Le Parti progressiste martiniquais (PPM), fondé par Aimé Césaire et au pouvoir à Fort-de-France depuis 1958, fait face à une situation sans précédent avec des élections municipales qui pourraient le voir perdre la capitale martiniquaise. Fragilisé par des affaires judiciaires et une opposition en pleine expansion, le PPM doit se préparer à un combat acharné.
Francis Carole, indépendantiste et figure montante de l'opposition, souligne que "les gens ont un besoin de changement". En tête de liste de "Démaré Fodfwans", il promet une relance économique et une libération de la ville. Cette coalition, réunissant plusieurs mouvements politiques, a été formée pour frapper un coup décisif dès le premier tour.
L'alliance qui regroupe notamment le Parti communiste martiniquais et la députée Béatrice Bellay du PS a pris tout le monde de court. Lors des législatives de 2024, Bellay a fait chuter le candidat du PPM, un événement sans précédent dans l'histoire du parti.
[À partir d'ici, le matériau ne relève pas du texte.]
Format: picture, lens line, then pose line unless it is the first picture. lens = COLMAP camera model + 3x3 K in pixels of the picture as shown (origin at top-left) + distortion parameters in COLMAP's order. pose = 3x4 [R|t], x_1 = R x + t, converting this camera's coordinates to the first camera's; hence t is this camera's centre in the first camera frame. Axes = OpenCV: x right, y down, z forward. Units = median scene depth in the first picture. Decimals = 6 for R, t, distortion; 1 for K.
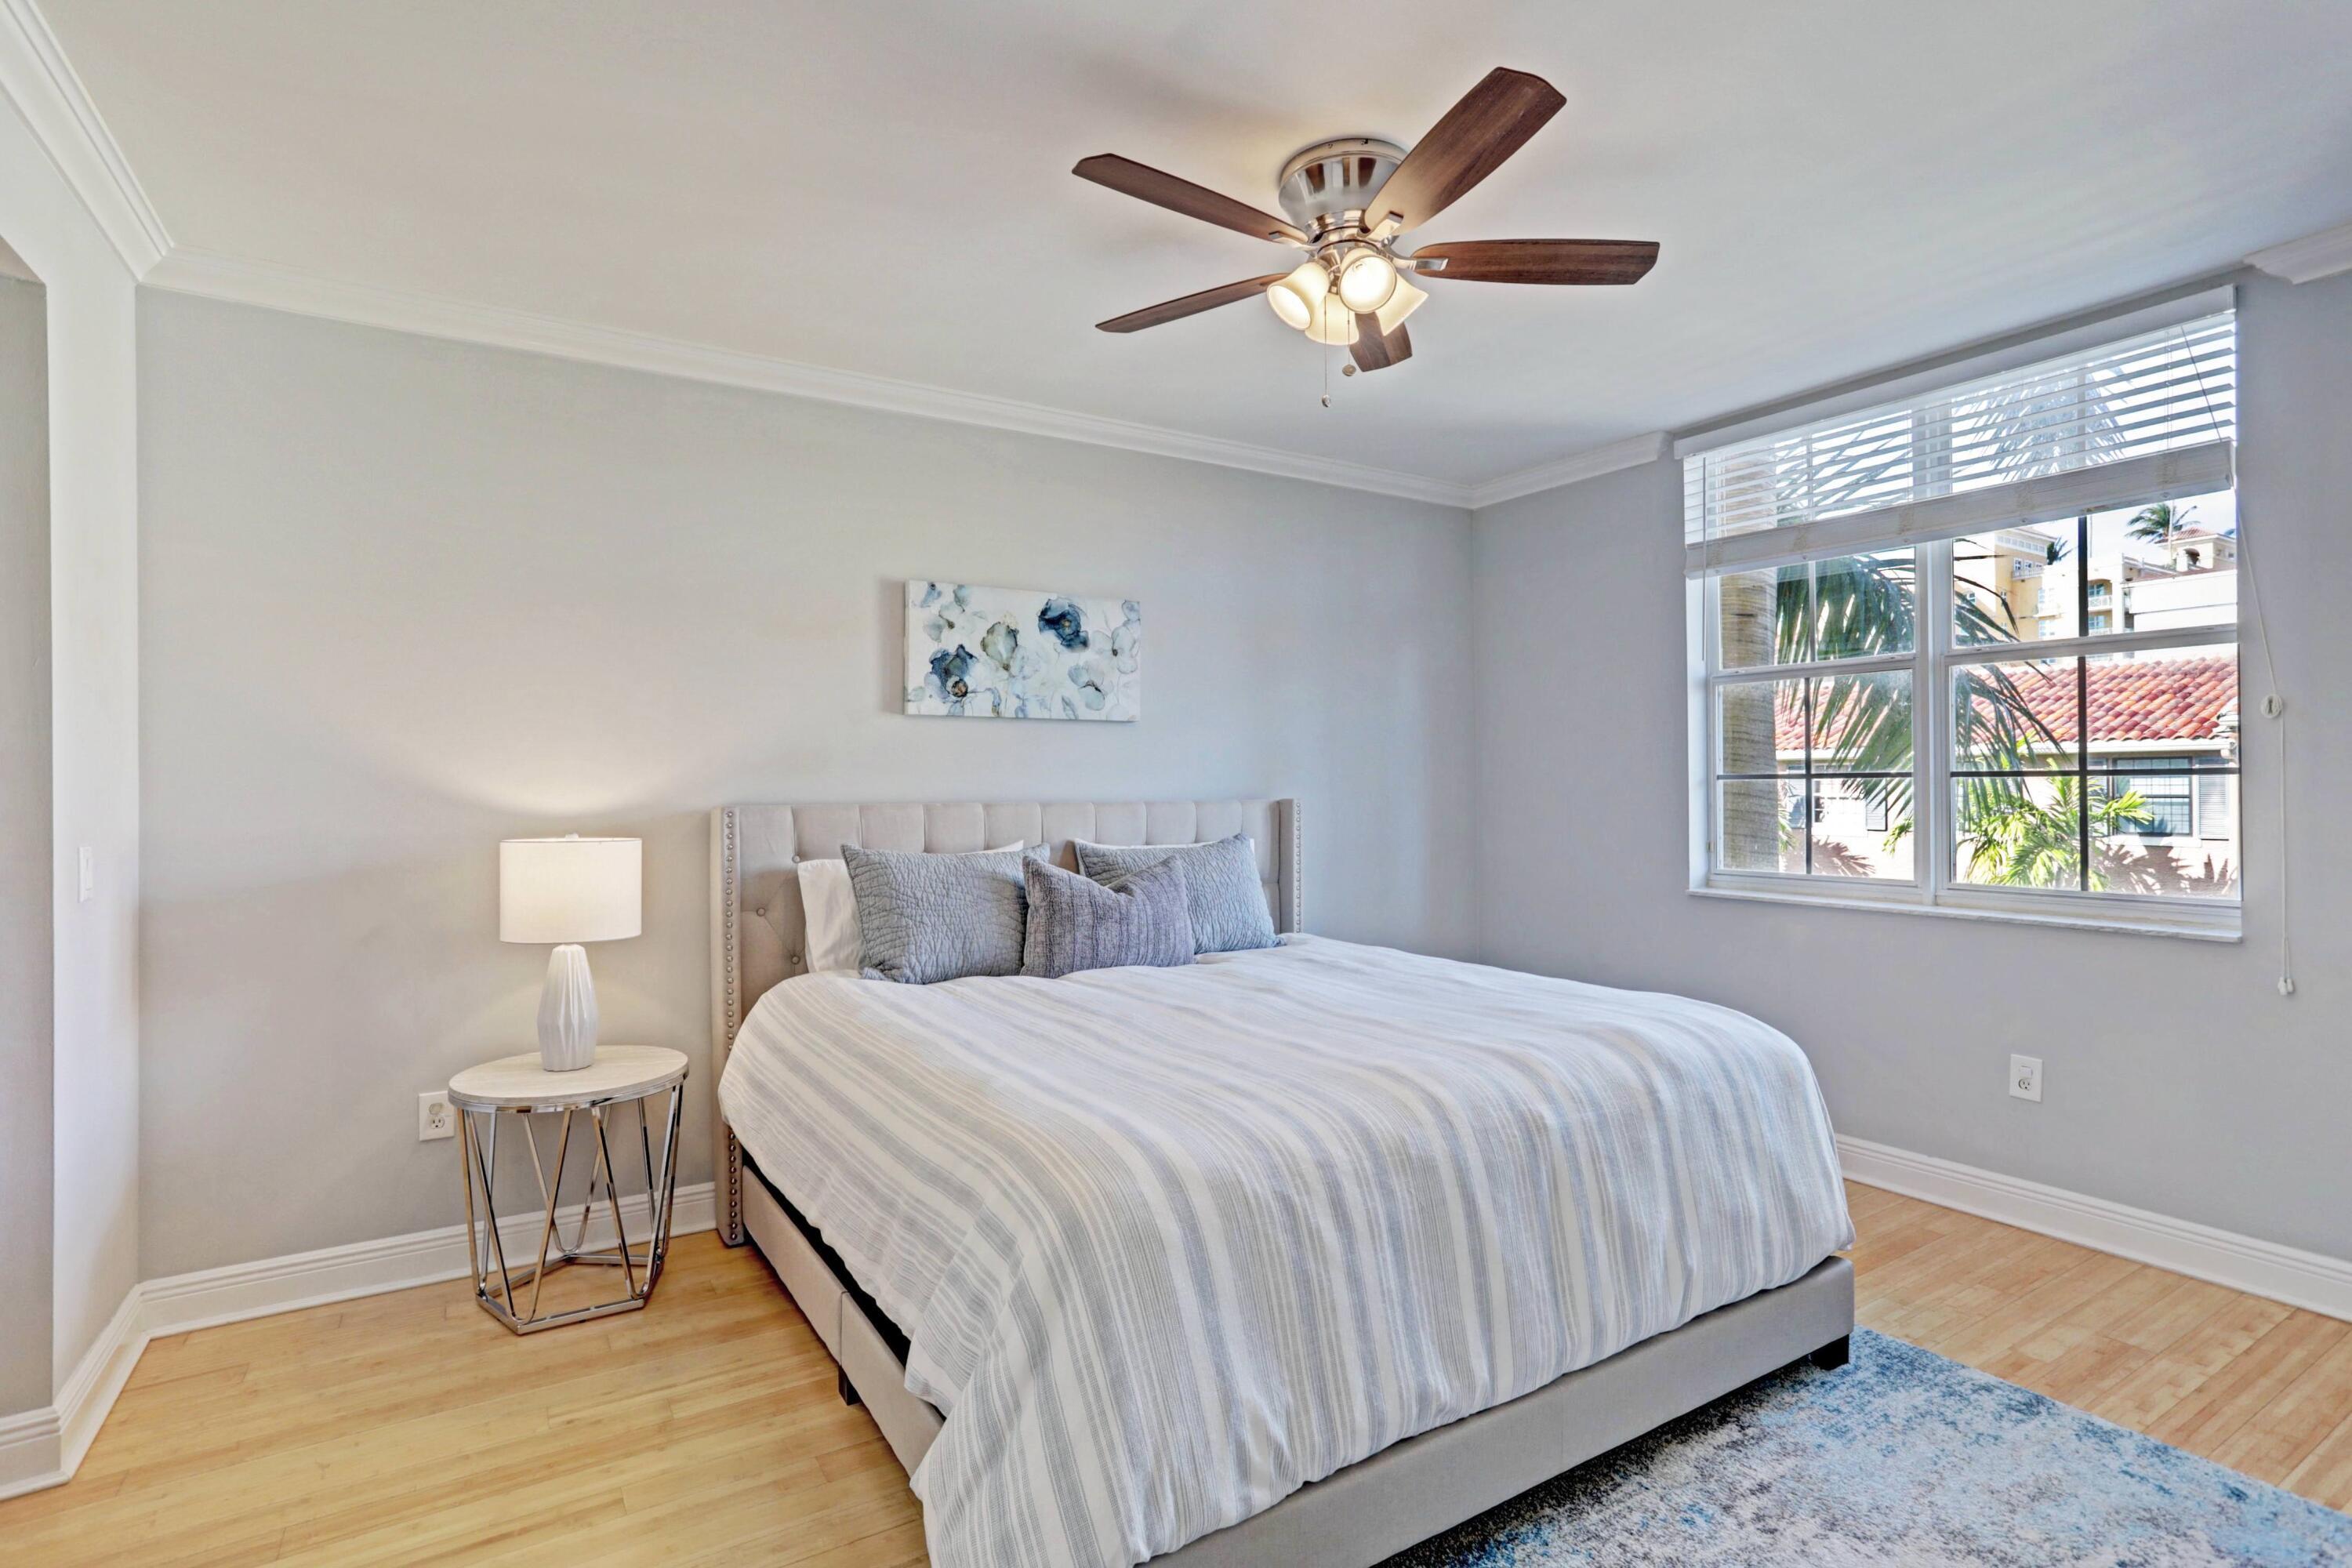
lens RADIAL K [[1146.5, 0, 1155.7], [0, 1146.5, 793.6], [0, 0, 1]] dist [-0.050729, 0.031060]
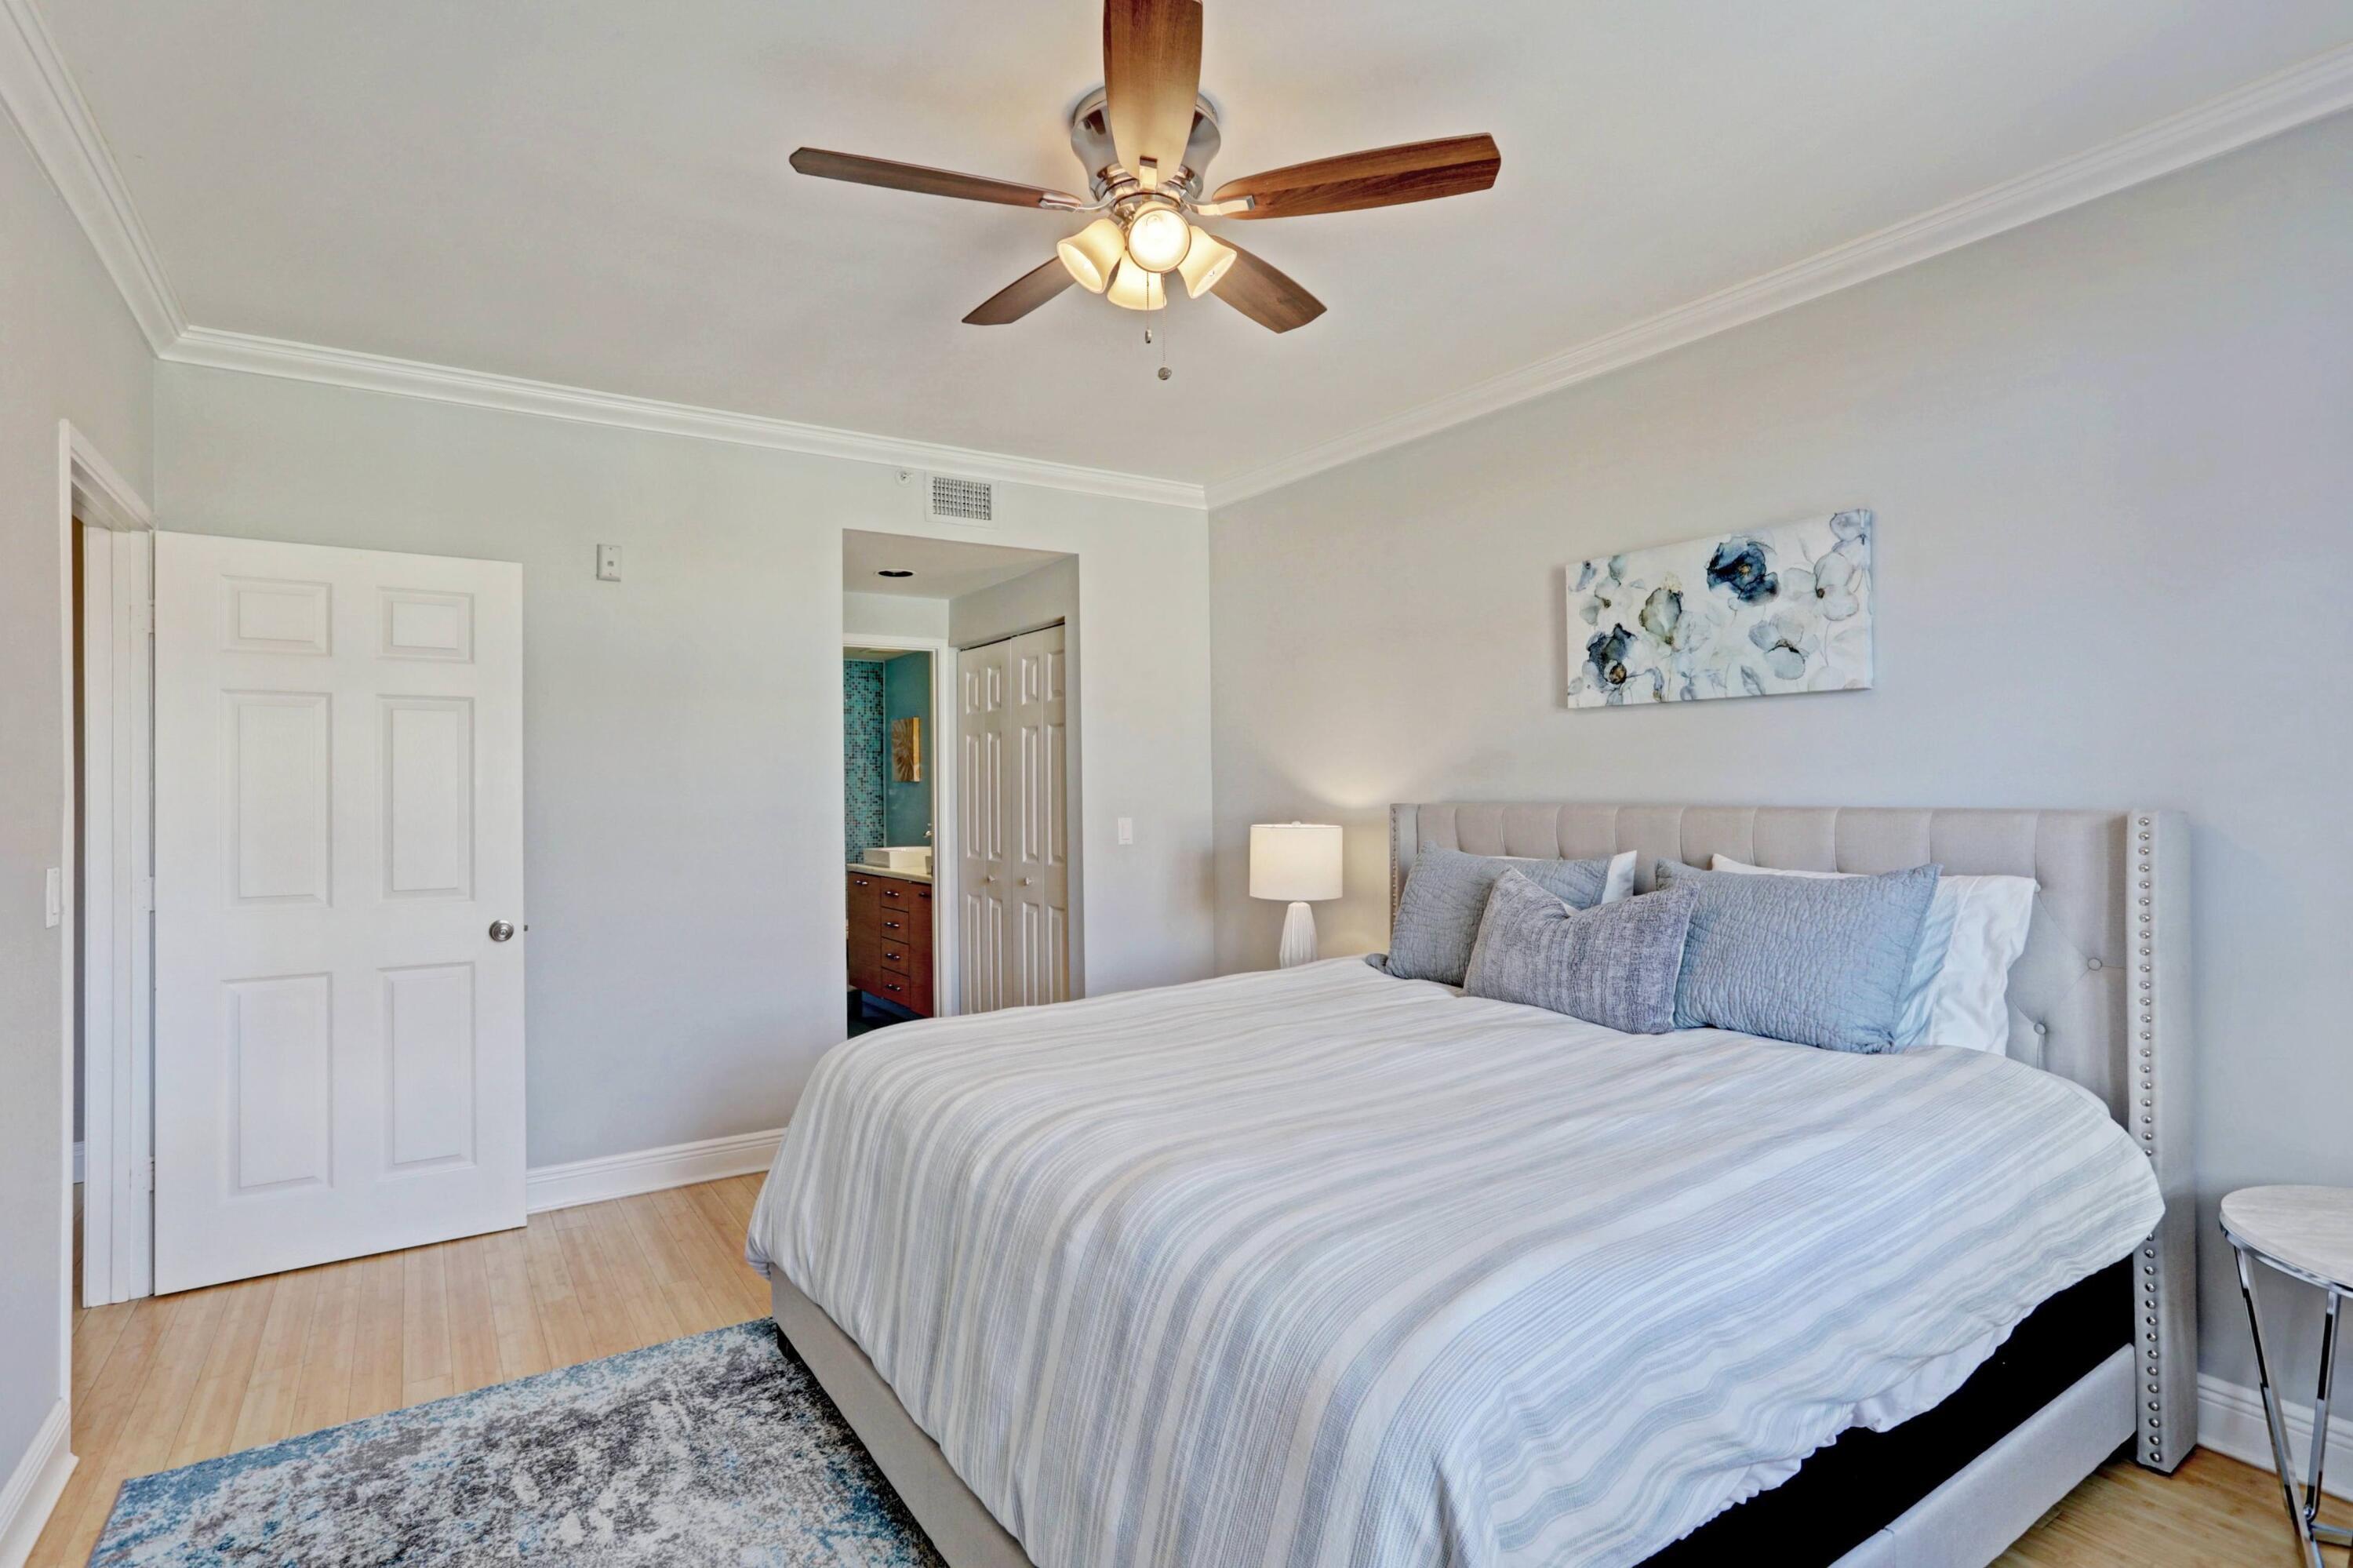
lens RADIAL K [[1147.0, 0, 1156.5], [0, 1147.0, 774.3], [0, 0, 1]] dist [-0.050729, 0.031060]
pose [[0.040906, -0.008922, -0.999123, 0.670298], [-0.000660, 0.999960, -0.008956, -0.007036], [0.999163, 0.001026, 0.040899, 0.602192]]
"Ce n'est pas une alliance contre-nature", défend Francis Carole, en soulignant l'engagement commun sur des sujets cruciaux tels que la spoliation des terres et la substance du chlordécone. La Martinique, avec ses questions d'identité et de justice sociale, interpelle plus que jamais des voix différentes.
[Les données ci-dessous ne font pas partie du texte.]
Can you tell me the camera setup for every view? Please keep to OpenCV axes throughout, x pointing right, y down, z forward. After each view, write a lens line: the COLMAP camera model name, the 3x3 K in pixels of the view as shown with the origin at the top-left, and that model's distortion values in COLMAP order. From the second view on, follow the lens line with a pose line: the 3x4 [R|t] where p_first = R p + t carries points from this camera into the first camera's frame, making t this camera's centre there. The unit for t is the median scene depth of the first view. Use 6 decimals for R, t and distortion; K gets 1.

Le défi de déloger le PPM de l'hôtel de ville reste cependant colossal. Dirigé depuis sa fondation par Aimé Césaire, le PPM bénéficie d'un socle électoral encore solide, malgré l'opposition grandissante. Justin Daniel, professeur à l'université des Antilles, tempère cette observation en soulignant que, même avec une abstention élevée, le parti pourrait conserver des bases fidèles.
Le contexte apparaît délicat pour le maire actuel, Didier Laguerre, qui fait face à des accusations de détournement de fonds publics, bien qu'il ait été relaxé dans un premier temps. Néanmoins, le Parquet national financier a interjeté appel de cette décision. Sa gestion des finances, qui a conduit à un excédent budgétaire, constitue son atout principal dans cette élection.
Élu dès le premier tour en 2020 avec 67% des voix, Laguerre se base sur cet acquis, mais ses détracteurs évoquent les problèmes d’insécurité et de dégradation des services publics. "La préoccupation des Martiniquais demeure le délabrement des services", insiste Justin Daniel.
Une voix nouvelle a émergé suite à la contestation sociale face à la vie chère. Steeve Moreau, ancien adjoint à la sécurité, désire un changement radical et conduira le Parti pour le peuple (PLP). Remettant en question le PPM, il affirme que "la précarité reste endémique à Fort-de-France", appelant à l'émergence d'une démocratie plus participative.
Les députés indépendantistes Jean-Philippe Nilor et Marcellin Nadeau, aux côtés de Gabriel Jean-Marie du parti trotskiste, renforcent cette opposition disparates. L'énorme défi reste le taux d'abstention : en 2020, mairies 75% des seulement 75.000 inscrits ne s’étaient pas déplacés. Alors que l'opposition risque de se diviser, "le tout sauf le PPM" pourrait se retourner contre ses partisans, avertit Justin Daniel.